2016 Phillies Report Card: Aaron Nola
When a cornerstone of the future of an organization struggles, for what seems like no good reason, it can be a hard on the fans, but it has to be brutal on the player. And so it was with Aaron Nola in the summer of 2016. It got so bad that Nola was shelved for a short period to “clear his head” and allow a bit of arm fatigue to pass.
Upon his return from this break, things went really well for one start – a six inning, two-hit shutout performance against Miami. Then the wheels came off again in Pittsburgh, and again in Atlanta, where he felt pain in his throwing elbow, and his season was over. And through all of this, all of us, rightly or not, freaked the heck out.
Aaron Nola started his first full season as a Phillie with a couple very solid months. In 11 starts in April and May, Nola was 4-4 with a 2.88 ERA that basically matched his FIP and xFIP, and opponents hit about .250 on balls in play against him. From there and through his shut down in early July, he continued to strike batters out, and had a bit of trouble controlling his walks, but maintained a decent rate. And batters hit over .500 against him on balls in play. (Yes, that’s right, over .500). That’s astoundingly bad, especially given that he maintained a high ground ball rate of 56.1% over that six-game stretch. Add to that his three game stint after his break and before he broke, and his traditional stats for the year, a 6-9 record and a 4.78 ERA, are not terribly nice. He did strike out 121 and walked just 29 in 111 IP, for a sterling K-BB% of 19.0%. For reference, that’s the same Roy Halladay put up in his dominant 2010 season with the Phils.

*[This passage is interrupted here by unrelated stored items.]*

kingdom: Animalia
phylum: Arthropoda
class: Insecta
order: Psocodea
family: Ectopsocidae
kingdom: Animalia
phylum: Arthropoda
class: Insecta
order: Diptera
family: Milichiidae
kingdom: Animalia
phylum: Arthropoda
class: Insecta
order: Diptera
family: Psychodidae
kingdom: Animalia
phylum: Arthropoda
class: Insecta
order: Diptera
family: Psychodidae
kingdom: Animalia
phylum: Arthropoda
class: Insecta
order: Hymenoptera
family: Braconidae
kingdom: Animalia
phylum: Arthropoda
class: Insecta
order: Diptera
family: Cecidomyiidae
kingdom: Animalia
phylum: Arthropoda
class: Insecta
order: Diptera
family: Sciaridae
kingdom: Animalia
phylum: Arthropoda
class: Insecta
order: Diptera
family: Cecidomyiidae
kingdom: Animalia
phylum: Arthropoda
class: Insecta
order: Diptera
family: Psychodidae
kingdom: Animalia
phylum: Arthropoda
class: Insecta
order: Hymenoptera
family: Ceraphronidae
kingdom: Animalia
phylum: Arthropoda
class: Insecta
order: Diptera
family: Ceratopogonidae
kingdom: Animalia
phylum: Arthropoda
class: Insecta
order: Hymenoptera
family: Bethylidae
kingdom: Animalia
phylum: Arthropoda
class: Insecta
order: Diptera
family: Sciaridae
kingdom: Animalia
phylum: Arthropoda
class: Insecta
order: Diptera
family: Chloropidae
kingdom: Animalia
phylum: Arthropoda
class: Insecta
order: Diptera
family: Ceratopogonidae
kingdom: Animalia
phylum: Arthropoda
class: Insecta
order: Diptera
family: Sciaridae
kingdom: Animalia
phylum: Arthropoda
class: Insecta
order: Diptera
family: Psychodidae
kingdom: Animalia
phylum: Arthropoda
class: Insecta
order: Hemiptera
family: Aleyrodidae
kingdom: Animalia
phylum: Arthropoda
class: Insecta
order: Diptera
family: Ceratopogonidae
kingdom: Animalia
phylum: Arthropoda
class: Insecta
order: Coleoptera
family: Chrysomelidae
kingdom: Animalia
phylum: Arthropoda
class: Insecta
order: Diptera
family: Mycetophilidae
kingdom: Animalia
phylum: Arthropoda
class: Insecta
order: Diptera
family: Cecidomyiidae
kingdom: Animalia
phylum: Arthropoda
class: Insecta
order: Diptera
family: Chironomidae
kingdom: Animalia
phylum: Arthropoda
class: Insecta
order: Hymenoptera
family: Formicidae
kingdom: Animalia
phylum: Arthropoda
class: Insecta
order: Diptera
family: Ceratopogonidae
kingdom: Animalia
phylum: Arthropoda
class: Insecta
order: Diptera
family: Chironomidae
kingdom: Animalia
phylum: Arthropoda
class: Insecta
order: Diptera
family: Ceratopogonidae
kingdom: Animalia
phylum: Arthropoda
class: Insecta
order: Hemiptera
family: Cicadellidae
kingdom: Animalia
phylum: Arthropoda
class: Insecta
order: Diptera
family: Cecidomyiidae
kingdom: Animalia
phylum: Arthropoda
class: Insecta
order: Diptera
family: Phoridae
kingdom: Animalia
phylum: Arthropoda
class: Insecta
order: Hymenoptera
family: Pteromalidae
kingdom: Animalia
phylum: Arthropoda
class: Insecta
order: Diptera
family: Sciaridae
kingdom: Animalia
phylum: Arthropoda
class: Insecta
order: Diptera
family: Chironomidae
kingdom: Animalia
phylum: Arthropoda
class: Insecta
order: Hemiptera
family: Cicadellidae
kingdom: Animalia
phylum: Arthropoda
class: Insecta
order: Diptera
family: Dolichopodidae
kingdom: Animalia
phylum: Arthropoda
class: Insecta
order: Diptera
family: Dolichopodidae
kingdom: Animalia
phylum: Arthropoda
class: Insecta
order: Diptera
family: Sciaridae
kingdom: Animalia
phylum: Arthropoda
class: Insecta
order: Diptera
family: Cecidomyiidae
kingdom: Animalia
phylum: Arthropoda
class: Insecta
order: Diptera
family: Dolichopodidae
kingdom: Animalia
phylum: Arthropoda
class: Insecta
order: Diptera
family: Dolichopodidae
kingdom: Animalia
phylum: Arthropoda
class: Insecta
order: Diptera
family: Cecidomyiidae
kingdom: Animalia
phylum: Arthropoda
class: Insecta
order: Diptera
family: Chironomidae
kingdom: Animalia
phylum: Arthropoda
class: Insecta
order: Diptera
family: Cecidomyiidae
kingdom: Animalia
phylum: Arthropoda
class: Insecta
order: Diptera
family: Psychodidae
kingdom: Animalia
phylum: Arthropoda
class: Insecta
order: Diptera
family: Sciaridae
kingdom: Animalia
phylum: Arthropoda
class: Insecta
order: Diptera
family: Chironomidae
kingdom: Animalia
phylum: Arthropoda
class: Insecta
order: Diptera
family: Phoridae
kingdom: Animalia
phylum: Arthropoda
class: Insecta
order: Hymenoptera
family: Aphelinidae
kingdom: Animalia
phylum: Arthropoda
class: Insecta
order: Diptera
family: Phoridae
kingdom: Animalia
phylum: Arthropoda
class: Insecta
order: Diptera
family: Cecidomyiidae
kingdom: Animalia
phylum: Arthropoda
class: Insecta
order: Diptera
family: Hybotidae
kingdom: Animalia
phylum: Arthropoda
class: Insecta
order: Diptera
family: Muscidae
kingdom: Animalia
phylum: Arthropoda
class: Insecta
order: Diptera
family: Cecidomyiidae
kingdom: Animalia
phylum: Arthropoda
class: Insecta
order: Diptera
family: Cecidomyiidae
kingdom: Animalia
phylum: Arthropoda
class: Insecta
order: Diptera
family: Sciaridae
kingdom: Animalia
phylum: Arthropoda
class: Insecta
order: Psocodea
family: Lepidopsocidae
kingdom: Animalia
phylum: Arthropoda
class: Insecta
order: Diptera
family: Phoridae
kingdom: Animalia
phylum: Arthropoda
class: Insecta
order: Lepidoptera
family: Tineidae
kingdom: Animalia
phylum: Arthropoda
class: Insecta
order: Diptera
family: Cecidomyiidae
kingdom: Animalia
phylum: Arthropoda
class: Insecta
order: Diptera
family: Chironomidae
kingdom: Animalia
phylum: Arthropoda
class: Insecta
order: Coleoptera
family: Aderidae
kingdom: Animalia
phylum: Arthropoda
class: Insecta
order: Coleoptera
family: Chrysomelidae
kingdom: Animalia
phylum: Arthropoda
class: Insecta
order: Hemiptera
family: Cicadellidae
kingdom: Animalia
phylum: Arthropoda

Now that doesn’t mean Nola was as good as Doc, but it does mean he was doing a good job of missing bats without giving up the control and command needed to limit free passes. Additionally, his ground ball rate was over 55%, up almost 8% from 2015, and he limited hard contact and line drives to near identical levels as the prior year. His home run rate and home run/FB rates were also down.
Simply put, he was as good or better than he was in 2015, even though he was at times getting himself into more trouble than a teenager with a temper. So why did his ERA balloon?
Dude got BABIPed. Sure, there’s all kinds of ways to slice it, and you could spend a half a day on Brooks looking for signs of tipping his pitches, lowering arm angles, but a .334 BABIP for a 20-start year, after it was ~.250 in the first two months? That’s just the world giving you the bird. It’s a shit sandwich. It’s “Otherwise Mrs. Lincoln, how was the play?” I may be over-dramatizing a bit. Perhaps.
However you choose to describe it, there’s little explanation for such high rates of success by batters when a pitcher does such a good job of keeping the ball on the ground. And if that run of bad luck weren’t enough, Nola wound up with an injured throwing elbow to end his season before the calendar turned to August. Rest was prescribed, and the knife avoided. His outlooks for 2017 appears good, as all involved are optimistic he can return to pick up where he left off.
Let’s just hope the new clubhouse chef knows a sandwich recipe Nola likes better than what he was served in 2016.
Grade: C, but with the BABIP curve, it’s really more like a B+.